1. A method of monitoring a subsurface formation including a region of interest below a surface region, which method comprises the steps of

exciting seismic interface waves in the surface region over an area of the earth's surface at a first and a second moment in time;

detecting seismic interface wave signals for a plurality of locations in the area;

determining, from the detected seismic interface wave signals, an areal distribution of a parameter related to seismic interface wave velocity change between the first and second moments in time; and

inferring, from the areal distribution, an indication of a volume change of the region of interest between the first and second moments in time

wherein a parameter related to a volume change is inferred from the areal distribution, using a model of the subsurface formation, in particular a geomechanical and/or reservoir model; the areal distribution is a first areal distribution; and the step of inferring an indication of a volume change comprises: postulating a model for the subsurface formation including an assumption on the volume change of the region of interest between the first and second moments in time; calculating, using the model, a second areal distribution, within the surface region of the subsurface formation above the region of interest, of a parameter related to the volume change of the region of interest between the first and second moments in time; and comparing the first and second areal distributions so as to validate, dismiss, or refine the assumption on the volume change of the region.
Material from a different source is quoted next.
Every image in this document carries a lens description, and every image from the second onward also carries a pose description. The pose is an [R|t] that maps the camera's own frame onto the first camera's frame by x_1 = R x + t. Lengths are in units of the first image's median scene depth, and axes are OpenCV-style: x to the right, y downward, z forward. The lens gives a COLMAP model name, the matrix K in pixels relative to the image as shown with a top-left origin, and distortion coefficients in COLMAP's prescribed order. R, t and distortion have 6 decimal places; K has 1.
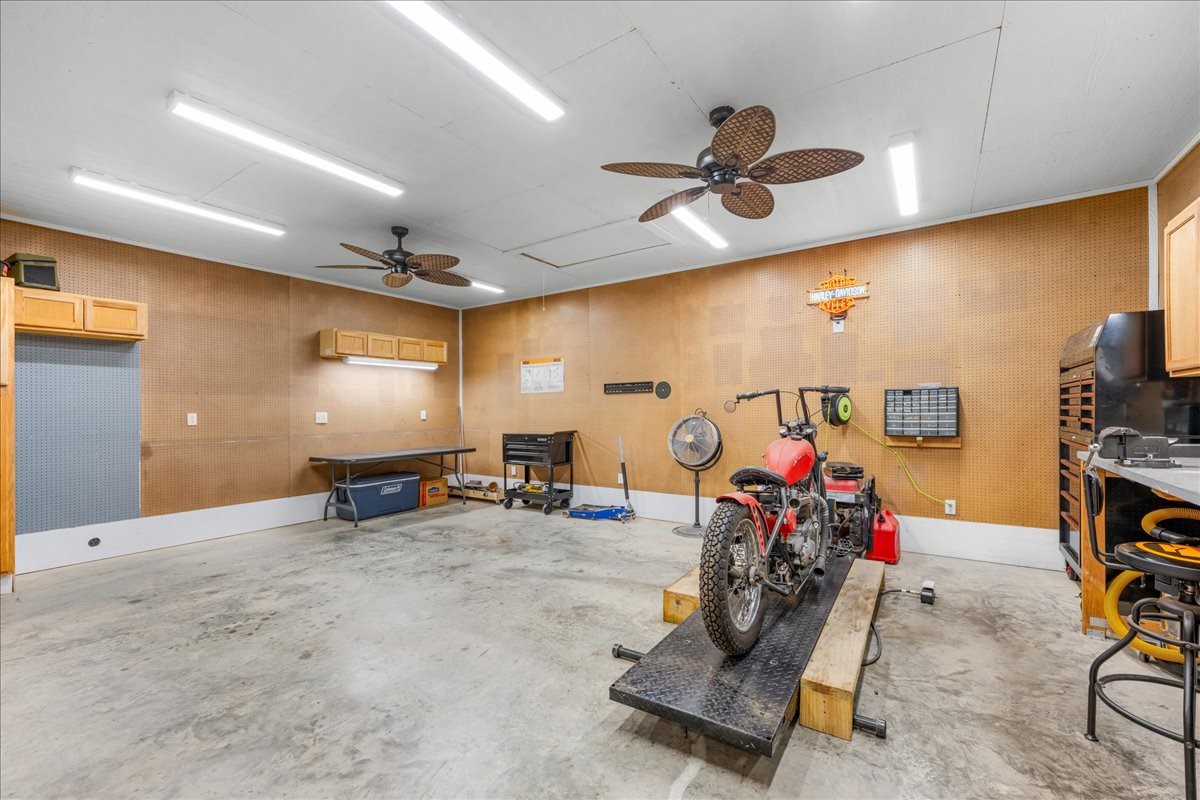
lens RADIAL K [[489.8, 0, 603.0], [0, 489.8, 407.4], [0, 0, 1]] dist [-0.000371, -0.000126]
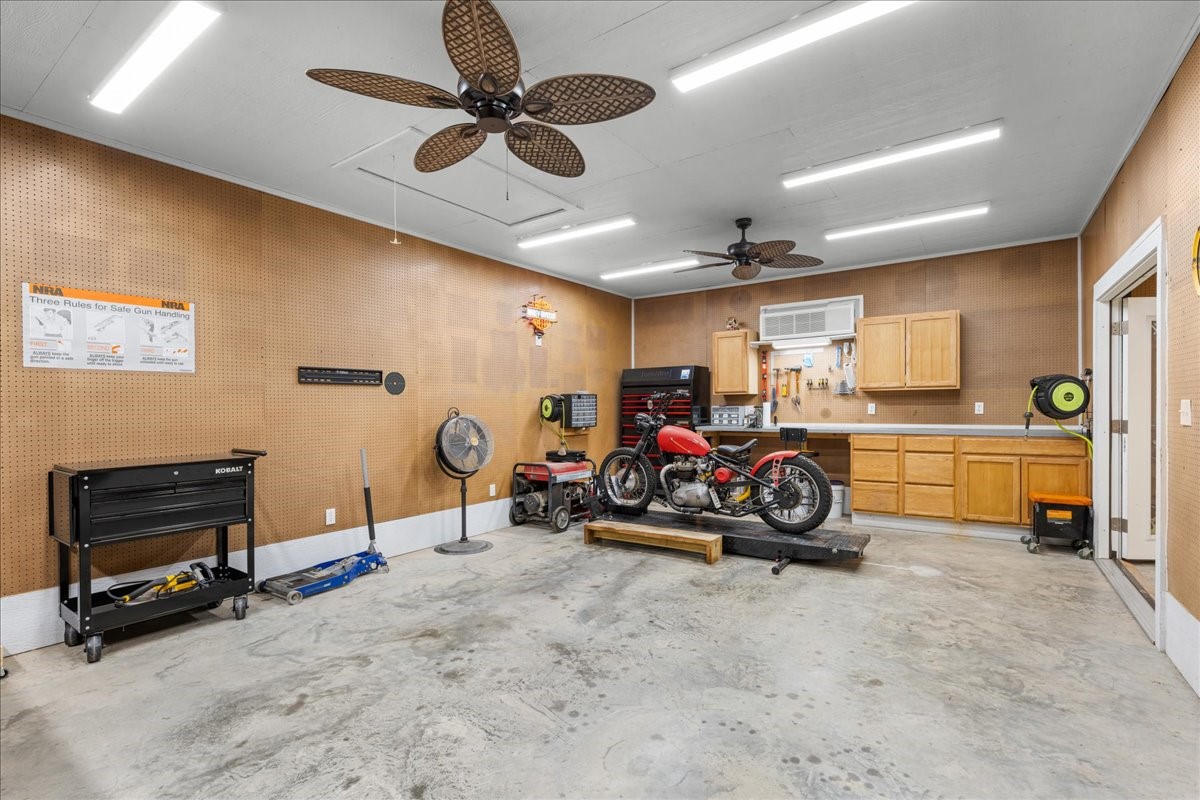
lens RADIAL K [[552.9, 0, 603.1], [0, 552.9, 412.8], [0, 0, 1]] dist [0.000160, 0.000320]
pose [[0.011166, -0.001780, 0.999936, -0.896747], [0.004498, 0.999988, 0.001730, 0.012420], [-0.999928, 0.004479, 0.011174, 0.826314]]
2. The method according to claim 1, wherein the parameter related to volume change is selected from the group consisting of a stress change parameter, a strain, anisotropy of a seismic wave velocity, or a predicted parameter related to seismic interface wave velocity change.

3. The method according to claim 1 wherein the parameter related to seismic interface wave velocity change is seismic interface wave velocity change, or a seismic interface wave travel time change.

4. The method according to claim 1 wherein seismic surface velocity change of at least two different modes of seismic surface velocity is taken into account.

5. The method according to claim 1 wherein an estimate of at least one of compaction or expansion of the region of interest, location of a lateral edge of a the region of interest, fluid depletion or fluid enrichment of a reservoir region in the subsurface formation, fluid connectivity between a plurality of regions in the subsurface formation is inferred; in particular wherein a 1D, 2D or 3D distribution of the estimate is determined.

6. The method according to claim 1 wherein the subsurface formation comprises a reservoir region, for example a hydrocarbon reservoir, and wherein the volume change takes place in the course of production of a fluid from or injection of a fluid into the fluid reservoir, or in the course of modifying the temperature of the reservoir region.

7. The method according to claim 1 wherein a further data set is acquired for the subsurface formation, such as conventional time-lapse seismic data or geodetic deformation data of the earth's surface, and wherein the change in interface wave velocity is compared with and/or processed together with the further data set in order to infer the indication of the volume change.

8. A method for producing hydrocarbons from a subsurface formation underneath a sea bed, wherein the subsurface formation is monitored by the method of claim 1.

9. A method according to claim 1 wherein the subsurface formation is a subsea formation and wherein the earth's surface is the bottom of the sea.